◆ **EXERCISE TASK**: Continue the review of the film Karan Arjun that follows, picking up right after its last sentence.

◆ **EXCERPTED TEXT**:
So I saw Karan Arjun.
This is a piece of 90s dross. Easy to make fun of. It’s like killing dead things. Of which a lot happens in this movie. Killing and dead things i.e. So without further ado let’s do unspeakable things to our grey matter!
Pretty Boy Karan (Shahrukh Khan) and Weasel Face Arjun (Salman Khan) are village yokels of smooth skin and shiny white teeth eking out a living by breaking rocks. They share a deep love for their mother Durga (Raakhee) and sing happy songs in mustard fields with her. Put away your psychoanalytic minds, this is India and we are not slutty Greeks! Durga has an absent husband. When the old rich father-in-law who turned her out summons her as he is about to croak it turns out that the absent husband has been long DEAD and the old man wants to pass on his jaydaad to the grandsons. While Karan and Arjun are thinking hey no need to break them rocks anymore, the old man’s nephew Thakur Durjan Singh (Amrish Puri) is having none of it. He comes accessorised with two mulleted meatheads who are his brothers-in-law and likes worshipping a 20 feet Kali with her own waterfall, preferably with a gaggle of nubile things doing an item number. Why am I thinking Durjan is like the evil guy? Just when the grandfather is about to turn over everything to Karan and Arjun, Durjan turns up. Popping Eyes! Varicose veins on the forehead! = ANGRY BEAST DURJAN! Durjan strangles the grandpa and then Karan and Arjun are dragged along by a few horses and skewered by shiny swords. He likes his torture porn, does Durjan. Karan and Arjun stare meaningfully into each other’s eyes and hold hands before departing for the nether world. Then Durga turns up at the Kali temple for the HARANGUE THE GODDESS TO GRANT WISHES segment post which the Karan Arjun souls have transmigrated to mewling babies. Self ringing temple bells and the cries of infants in the air assure Durga that her sons are reborn. And she is totally not demented for the force of her namesake is with her! Take that, you godless folk!

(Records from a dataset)

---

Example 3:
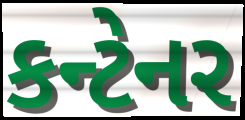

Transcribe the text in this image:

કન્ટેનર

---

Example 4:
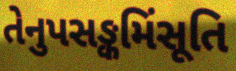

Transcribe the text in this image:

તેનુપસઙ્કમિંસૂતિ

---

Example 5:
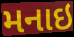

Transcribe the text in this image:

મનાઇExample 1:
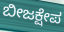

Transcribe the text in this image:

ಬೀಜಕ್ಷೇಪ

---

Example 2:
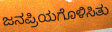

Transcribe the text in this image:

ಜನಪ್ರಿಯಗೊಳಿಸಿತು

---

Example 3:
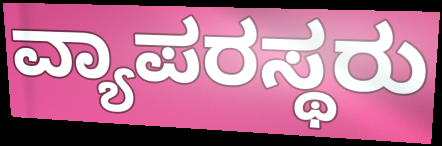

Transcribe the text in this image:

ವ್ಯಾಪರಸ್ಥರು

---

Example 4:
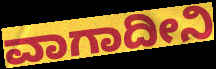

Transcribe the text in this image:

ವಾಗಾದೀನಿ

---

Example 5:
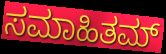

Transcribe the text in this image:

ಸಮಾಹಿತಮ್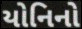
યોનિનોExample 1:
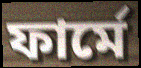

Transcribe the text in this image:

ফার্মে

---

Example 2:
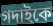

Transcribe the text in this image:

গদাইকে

* * *

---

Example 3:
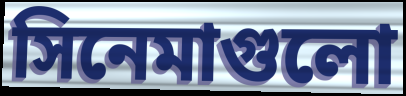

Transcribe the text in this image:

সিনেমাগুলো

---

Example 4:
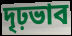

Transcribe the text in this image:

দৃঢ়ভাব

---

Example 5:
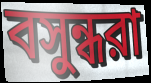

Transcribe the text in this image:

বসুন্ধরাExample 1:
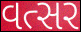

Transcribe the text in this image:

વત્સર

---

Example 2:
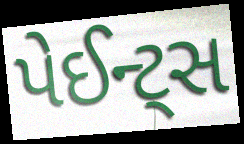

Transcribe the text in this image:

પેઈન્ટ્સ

...

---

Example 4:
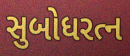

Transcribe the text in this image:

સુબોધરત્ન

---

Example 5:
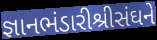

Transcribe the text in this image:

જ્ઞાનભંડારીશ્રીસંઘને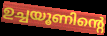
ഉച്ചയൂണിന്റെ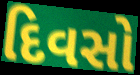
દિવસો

◆ **ANSWER FOR THIS EXERCISE**:
Arjun/Ajay has an alcoholic father and is alternately sombre and all studly rage inspired by flashbacks of his past life. Karan/Vijay loses his parents pretty quickly and is soon the ward of a Parsi setereotype and a Telugu stereotype (Johnny Lever) who run a horse farm. Meanwhile Durga is roaming the streets of her village with a photograph of her sons and promising Durjan and the mulleted meatheads that soon they will be quite DEAD thanks to her reincarnated sons. But that glaze in her eyes - alcohol or grief?!
Oh I love ROMANCE FUCKERY! Unibrow Sonia (Kajol) comes to the stables to learn to ride but is soon in love with Vijay. Note that this horse farm has a large billboard with a giant lip, a single eye and a big WOW! painted on it. So Warhol. So....Erotic? Soon they are singing an extremely energetic song amidst all the horses. Post the song Vijay and Sonia are like we are too knackered for sex and the horses are all bemused and without doubt thinking a) was that really human sex? and b) stop appropriating us for sexual symbolism, idiot humans!
Sonia the Screecher is a bade baap ki beti, Dad scrimped on the elocution lessons. Dad Saxena (Ranjeet) is in with Durjan who by now is a rank nasty FEUDAL OVERLORD CUM EVIL DEALER OF INTERNATIONAL ARMS. Durjan and Saxena plan to get their progeny married, really Saxena has no choice because in the race to evilness Durjan is a clear leader and is all BWAHAHAHA MY SUPREME SPERM SHALL RULE and propagate through my son and I shall swallow and spit on and screw every other sperm around.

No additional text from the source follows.